The National Treasury was responding to ratings agency S&P Global’s revising its outlook for South Africa’s economy from stable to negative.

The Treasury said in a statement it ‘fully recognises S&P’s assessment of the challenges and opportunities which the country faces in the immediate to long-term and remains committed to placing public finances on a sustainable path while aiming for inclusive economic growth’.

S&P Global on Friday affirmed South Africa’s long-term foreign currency debt rating at “BB” and local currency debt rating at “BB+”, and revised the outlook to negative from stable.

‘Low GDP growth, upwardly revised fiscal deficits, and a growing debt burden are damaging SA’s fiscal metrics,’ it said in a statement

The agency warned that it could lower its rating if there was “continued fiscal deterioration”. It would also consider lowering its rating if ‘the rule of law, property rights, or enforcement of contracts were to weaken significantly’.

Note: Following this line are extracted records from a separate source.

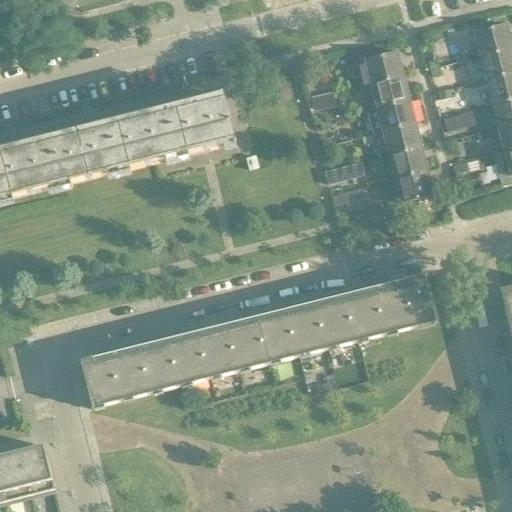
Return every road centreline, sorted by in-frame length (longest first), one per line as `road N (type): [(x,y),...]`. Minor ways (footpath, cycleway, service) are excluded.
road 1 (residential): [(91,511),(50,344),(462,241)]
road 2 (residential): [(0,91),(368,0)]
road 3 (residential): [(462,241),(511,434)]
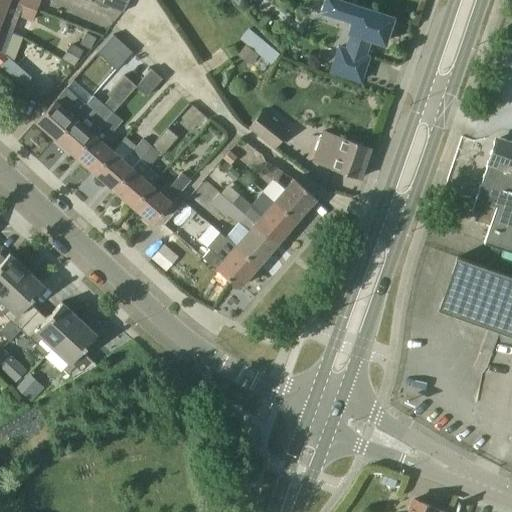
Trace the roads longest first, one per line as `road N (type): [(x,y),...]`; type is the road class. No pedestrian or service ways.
road 1 (primary): [(323,414),(466,0)]
road 2 (residential): [(323,414),(203,352),(0,169)]
road 3 (residential): [(511,499),(323,414)]
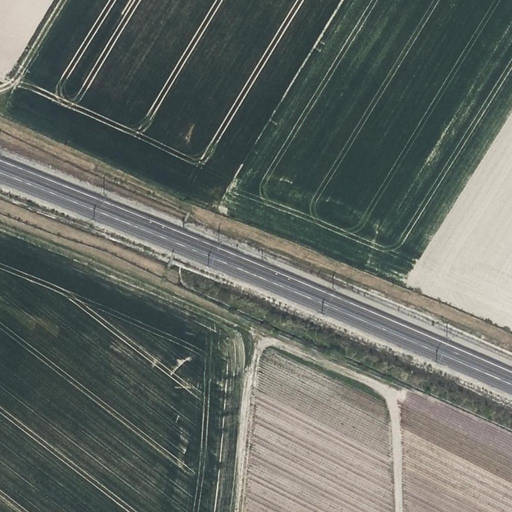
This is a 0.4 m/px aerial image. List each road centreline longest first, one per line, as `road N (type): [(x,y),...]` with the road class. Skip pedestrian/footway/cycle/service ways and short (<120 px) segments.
road 1 (track): [(263,330),(0,226)]
road 2 (track): [(263,330),(511,434)]
road 3 (track): [(243,511),(263,330)]
road 4 (track): [(384,384),(393,511)]
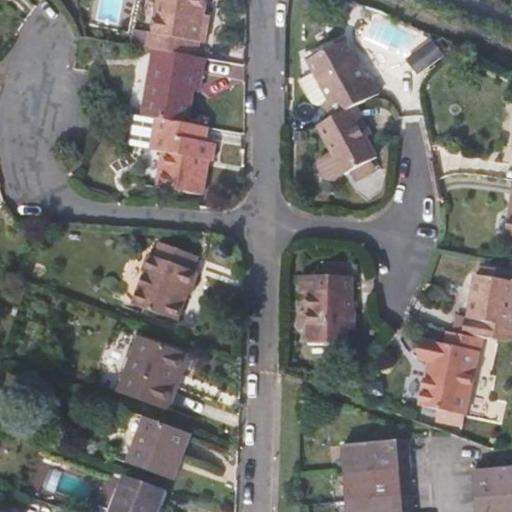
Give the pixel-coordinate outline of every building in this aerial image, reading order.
[(210,25),(203,24),(206,0),(161,0),(155,36),(151,36),(149,50),(154,51),(197,59),(199,44),(207,45),(210,25)] [(332,95),(326,99),(335,115),(358,102),(381,88),(372,72),(367,75),(361,64),(345,36),(310,56),(332,95)] [(197,59),(154,51),(143,118),(158,120),(186,125),(192,91),(199,93),(204,60),(197,59)] [(348,172),(379,155),(367,133),(360,121),(366,117),(358,102),(335,115),(321,123),(335,149),(348,172)] [(367,133),(373,130),(366,117),(360,121),(367,133)] [(186,125),(158,120),(152,153),(164,155),(158,188),(201,196),(207,161),(212,162),(215,146),(204,144),(206,129),(186,125)] [(329,153),(342,176),(348,172),(335,149),(329,153)] [(158,240),(153,254),(147,251),(140,268),(141,269),(130,301),(175,316),(186,285),(188,285),(194,268),(188,266),(193,252),(158,240)] [(352,272),(302,271),(302,288),(308,288),(307,339),(347,340),(347,324),(353,324),(354,304),(352,304),(352,272)] [(511,321),(511,280),(477,274),(473,298),(478,299),(475,319),(472,335),(511,341),(511,323),(511,321)] [(475,319),(478,299),(473,298),(470,319),(475,319)] [(484,340),(451,334),(450,342),(483,348),(484,340)] [(170,384),(181,353),(139,337),(118,394),(164,411),(174,385),(170,384)] [(469,413),(483,348),(450,342),(426,337),(422,356),(434,358),(425,403),(469,413)] [(125,465),(170,481),(188,435),(143,418),(125,465)] [(342,446),(345,475),(410,469),(408,441),(342,446)] [(477,499),(511,496),(511,468),(475,472),(477,499)] [(345,475),(347,501),(413,496),(410,469),(345,475)] [(111,511),(157,511),(166,490),(125,476),(111,511)] [(347,501),(347,511),(414,511),(413,496),(347,501)] [(511,511),(511,496),(477,499),(477,511),(511,511)]
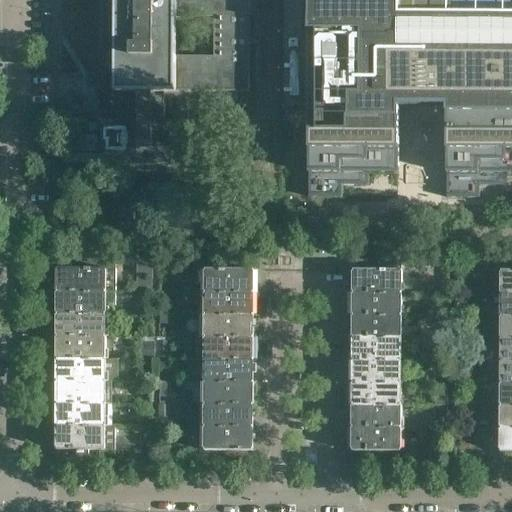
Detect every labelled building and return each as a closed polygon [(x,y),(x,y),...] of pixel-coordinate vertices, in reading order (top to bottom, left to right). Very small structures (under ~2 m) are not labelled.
[(201,122),(164,122),(164,92),(249,92),(249,66),(250,16),(249,0),(103,0),(103,74),(97,74),(96,90),(112,90),(112,86),(120,86),(120,92),(136,92),(136,122),(103,122),(102,166),(200,166),(201,122)] [(511,0),(309,0),(309,198),(342,198),(342,186),(369,186),(369,174),(399,174),(399,107),(447,108),(447,198),(465,199),(472,199),(480,199),(480,187),(507,187),(507,175),(511,174),(511,0)] [(106,260),(106,243),(87,243),(87,260),(106,260)] [(106,293),(106,269),(106,260),(87,260),(87,269),(58,269),(58,292),(106,293)] [(254,294),(254,270),(206,270),(206,293),(254,294)] [(402,294),(402,271),(354,270),(354,294),(402,294)] [(511,295),(511,271),(502,271),(502,295),(511,295)] [(140,283),(140,293),(150,293),(150,283),(140,283)] [(106,315),(106,293),(58,292),(58,315),(106,315)] [(254,316),(254,294),(206,293),(206,316),(254,316)] [(402,317),(402,294),(354,294),(354,316),(402,317)] [(511,317),(511,295),(502,295),(502,317),(511,317)] [(106,337),(106,315),(58,315),(58,337),(106,337)] [(253,338),(254,316),(206,316),(206,338),(253,338)] [(402,339),(402,317),(354,316),(354,339),(402,339)] [(511,339),(511,317),(502,317),(502,340),(511,339)] [(105,360),(106,337),(58,337),(58,360),(105,360)] [(253,361),(253,338),(206,338),(206,360),(253,361)] [(401,362),(402,339),(354,339),(354,361),(401,362)] [(511,362),(511,339),(502,340),(501,362),(511,362)] [(105,382),(105,360),(58,360),(58,382),(105,382)] [(253,383),(253,361),(206,360),(205,383),(253,383)] [(401,384),(401,362),(354,361),(353,384),(401,384)] [(511,384),(511,362),(501,362),(501,385),(511,384)] [(105,405),(105,382),(58,382),(58,404),(105,405)] [(253,406),(253,383),(205,383),(205,405),(253,406)] [(401,406),(401,384),(353,384),(353,406),(401,406)] [(511,407),(511,384),(501,385),(501,407),(511,407)] [(105,427),(105,405),(58,404),(57,427),(105,427)] [(253,428),(253,406),(205,405),(205,428),(253,428)] [(401,429),(401,406),(353,406),(353,428),(401,429)] [(511,429),(511,407),(501,407),(501,429),(511,429)] [(105,450),(105,427),(57,427),(57,450),(105,450)] [(253,451),(253,428),(205,428),(205,451),(253,451)] [(401,452),(401,429),(353,428),(353,452),(401,452)] [(511,452),(511,429),(501,429),(501,452),(511,452)]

The Treasury said: ‘According to S&P, the outlook revision indicates that South Africa’s debt metrics are rapidly worsening as a result of the country’s very low GDP growth and high fiscal deficits.’

It said the government remained committed to economic reforms aimed at reviving economic growth.

‘Furthermore, government reiterates that the growth in the public sector wage bill needs to be addressed in order to reduce the debt burden. Government, labour, business, and civil society need to work hand-in-hand, as difficult decisions that imply short-term costs for the economy and fiscus need to be made in order to turn the tide around.’